## ASSIGNED TASK
Return the data below unchanged. Drop any pictures.

Stored items from a collection

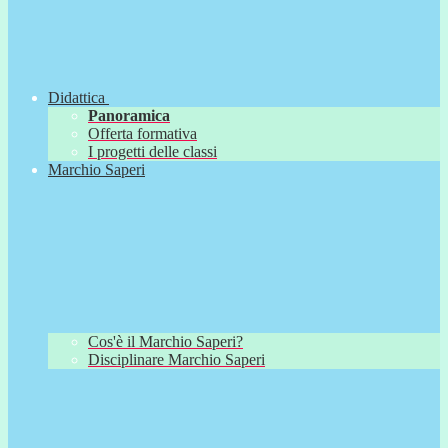
Didattica
Panoramica
Offerta formativa
I progetti delle classi
Marchio Saperi
Cos'è il Marchio Saperi?
Disciplinare Marchio Saperi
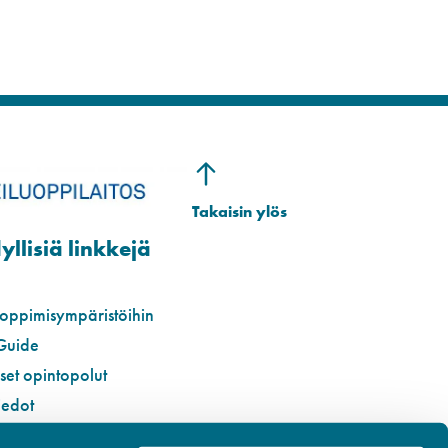
llisiä linkkejä
 oppimisympäristöihin
Guide
iset opintopolut
iedot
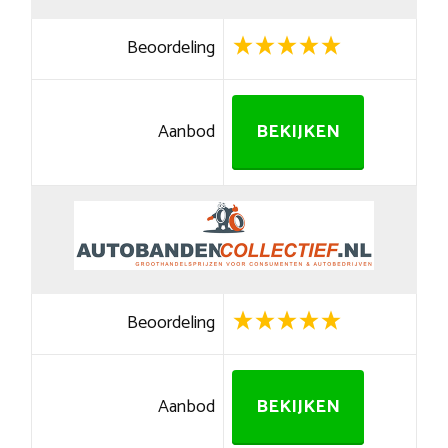
Beoordeling
Aanbod
BEKIJKEN
Beoordeling
Aanbod
BEKIJKEN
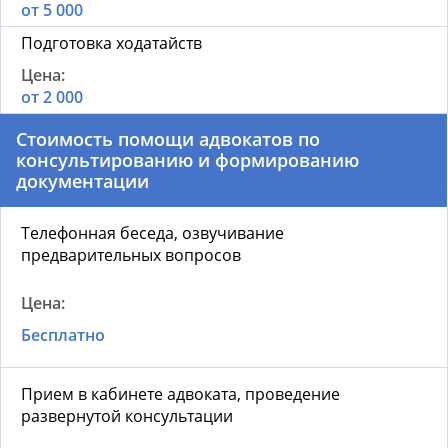
от 5 000
Подготовка ходатайств
от 2 000
Стоимость помощи адвокатов по
консультированию и формированию
документации
Телефонная беседа, озвучивание
предварительных вопросов
Бесплатно
Прием в кабинете адвоката, проведение
развернутой консультации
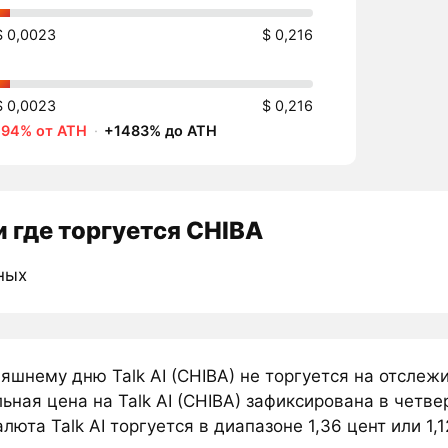
$ 0,0023
$ 0,216
$ 0,0023
$ 0,216
-94% от ATH
·
+1483% до ATH
 где торгуется CHIBA
ных
няшнему дню Talk AI (CHIBA) не торгуется на отсле
ная цена на Talk AI (CHIBA) зафиксирована в четве
люта Talk AI торгуется в диапазоне 1,36 цент или 1,1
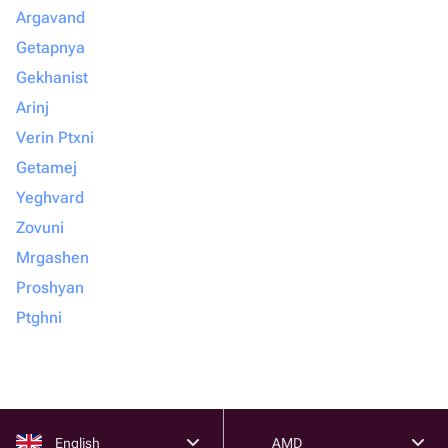
Argavand
Getapnya
Gekhanist
Arinj
Verin Ptxni
Getamej
Yeghvard
Zovuni
Mrgashen
Proshyan
Ptghni
English
AMD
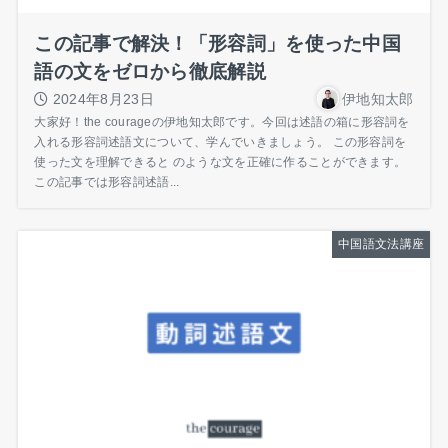
この記事で解決！「形容詞」を使った中国
語の文をゼロから徹底解説
2024年8月23日
伊地知太郎
大家好！the courageの伊地知太郎です。今回は述語の箱に形容詞を
入れる形容詞述語文について、学んでいきましょう。 この形容詞を
使った文を理解できると のような文を正確に作ることができます。
この記事では形容詞述語...
中国語文法講座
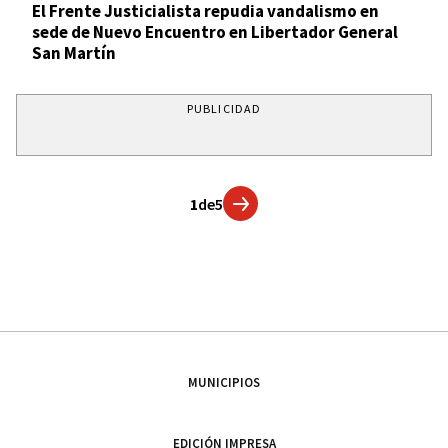
El Frente Justicialista repudia vandalismo en
sede de Nuevo Encuentro en Libertador General
San Martín
PUBLICIDAD
1
de
5
MUNICIPIOS
EDICIÓN IMPRESA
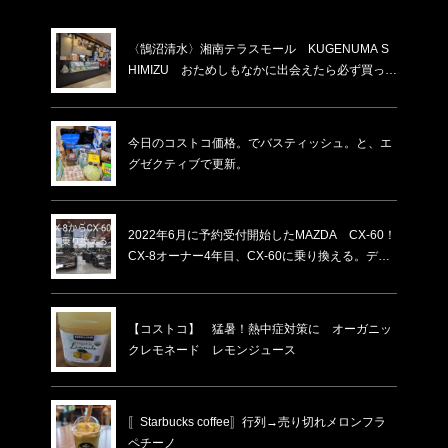
〈鵠沼清水〉湘南テラスモール KUGENUMA S
HIMIZU おためしもなかに出会えたら必ず買った
方がいい。割れと書いてあるけど割れてないもの
がほとんど。賞味期限が少し短いだけ！化粧箱入
りの物より６割ほど安い！いつもあるわけではな
今日のコストコ価格。でバスティッシュ。と、エ
い…
グゼクティブで更新。
2022年6月に予約受付開始したMAZDA CX-60！
CX-8オーナー4年目、CX-60に乗り換える。ディ
ーラーでの下取り価格・納車時期
【コストコ】 猛暑！熱中症対策に オーガニッ
クレモネード レモンジュース
〚Starbucks coffee〛行列→売り切れメロンフラ
ペチーノ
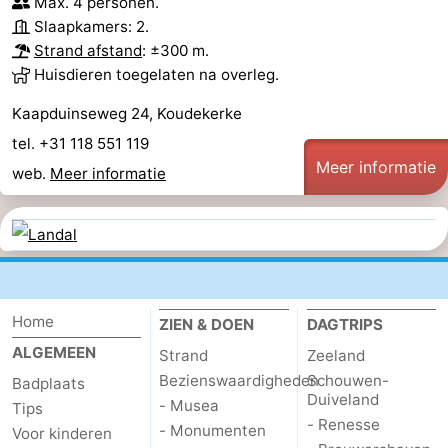
Max. 4 personen.
Slaapkamers: 2.
Strand afstand
: ±300 m.
Huisdieren toegelaten na overleg.
Kaapduinseweg 24, Koudekerke
tel. +31 118 551 119
Meer informatie
web.
Meer informatie
Home
ZIEN & DOEN
DAGTRIPS
ALGEMEEN
Strand
Zeeland
Bezienswaardigheden
Schouwen-
Badplaats
Duiveland
- Musea
Tips
- Renesse
- Monumenten
Voor kinderen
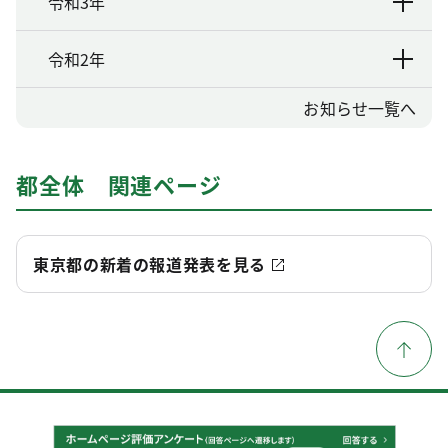
令和3年
令和2年
お知らせ一覧へ
都全体 関連ページ
東京都の新着の報道発表を見る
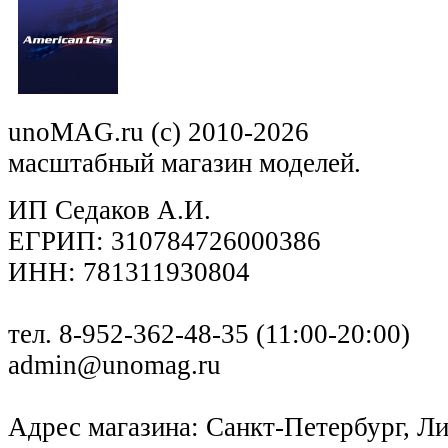
unoMAG.ru (c) 2010-2026
масштабный магазин моделей.
ИП Седаков А.И.
ЕГРИП: 310784726000386
ИНН: 781311930804
тел. 8-952-362-48-35 (11:00-20:00)
admin@unomag.ru
Адрес магазина: Санкт-Петербург, Лиг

## RESULT OF THE TASK
Didattica
Panoramica
Offerta formativa
I progetti delle classi
Marchio Saperi
Cos'è il Marchio Saperi?
Disciplinare Marchio Saperi
llisiä linkkejä
 oppimisympäristöihin
Guide
iset opintopolut
iedot
Beoordeling
Aanbod
BEKIJKEN
Beoordeling
Aanbod
BEKIJKEN
от 5 000
Подготовка ходатайств
от 2 000
Стоимость помощи адвокатов по
консультированию и формированию
документации
Телефонная беседа, озвучивание
предварительных вопросов
Бесплатно
Прием в кабинете адвоката, проведение
развернутой консультации
$ 0,0023
$ 0,216
$ 0,0023
$ 0,216
-94% от ATH
·
+1483% до ATH
 где торгуется CHIBA
ных
няшнему дню Talk AI (CHIBA) не торгуется на отсле
ная цена на Talk AI (CHIBA) зафиксирована в четве
люта Talk AI торгуется в диапазоне 1,36 цент или 1,1
Argavand
Getapnya
Gekhanist
Arinj
Verin Ptxni
Getamej
Yeghvard
Zovuni
Mrgashen
Proshyan
Ptghni
English
AMD
この記事で解決！「形容詞」を使った中国
語の文をゼロから徹底解説
2024年8月23日
伊地知太郎
大家好！the courageの伊地知太郎です。今回は述語の箱に形容詞を
入れる形容詞述語文について、学んでいきましょう。 この形容詞を
使った文を理解できると のような文を正確に作ることができます。
この記事では形容詞述語...
中国語文法講座
El Frente Justicialista repudia vandalismo en
sede de Nuevo Encuentro en Libertador General
San Martín
PUBLICIDAD
1
de
5
MUNICIPIOS
EDICIÓN IMPRESA
〈鵠沼清水〉湘南テラスモール KUGENUMA S
HIMIZU おためしもなかに出会えたら必ず買った
方がいい。割れと書いてあるけど割れてないもの
がほとんど。賞味期限が少し短いだけ！化粧箱入
りの物より６割ほど安い！いつもあるわけではな
今日のコストコ価格。でバスティッシュ。と、エ
い…
グゼクティブで更新。
2022年6月に予約受付開始したMAZDA CX-60！
CX-8オーナー4年目、CX-60に乗り換える。ディ
ーラーでの下取り価格・納車時期
【コストコ】 猛暑！熱中症対策に オーガニッ
クレモネード レモンジュース
〚Starbucks coffee〛行列→売り切れメロンフラ
ペチーノ
Max. 4 personen.
Slaapkamers: 2.
Strand afstand
: ±300 m.
Huisdieren toegelaten na overleg.
Kaapduinseweg 24, Koudekerke
tel. +31 118 551 119
Meer informatie
web.
Meer informatie
Home
ZIEN & DOEN
DAGTRIPS
ALGEMEEN
Strand
Zeeland
Bezienswaardigheden
Schouwen-
Badplaats
Duiveland
- Musea
Tips
- Renesse
- Monumenten
Voor kinderen
令和3年
令和2年
お知らせ一覧へ
都全体 関連ページ
東京都の新着の報道発表を見る
unoMAG.ru (c) 2010-2026
масштабный магазин моделей.
ИП Седаков А.И.
ЕГРИП: 310784726000386
ИНН: 781311930804
тел. 8-952-362-48-35 (11:00-20:00)
admin@unomag.ru
Адрес магазина: Санкт-Петербург, Лиг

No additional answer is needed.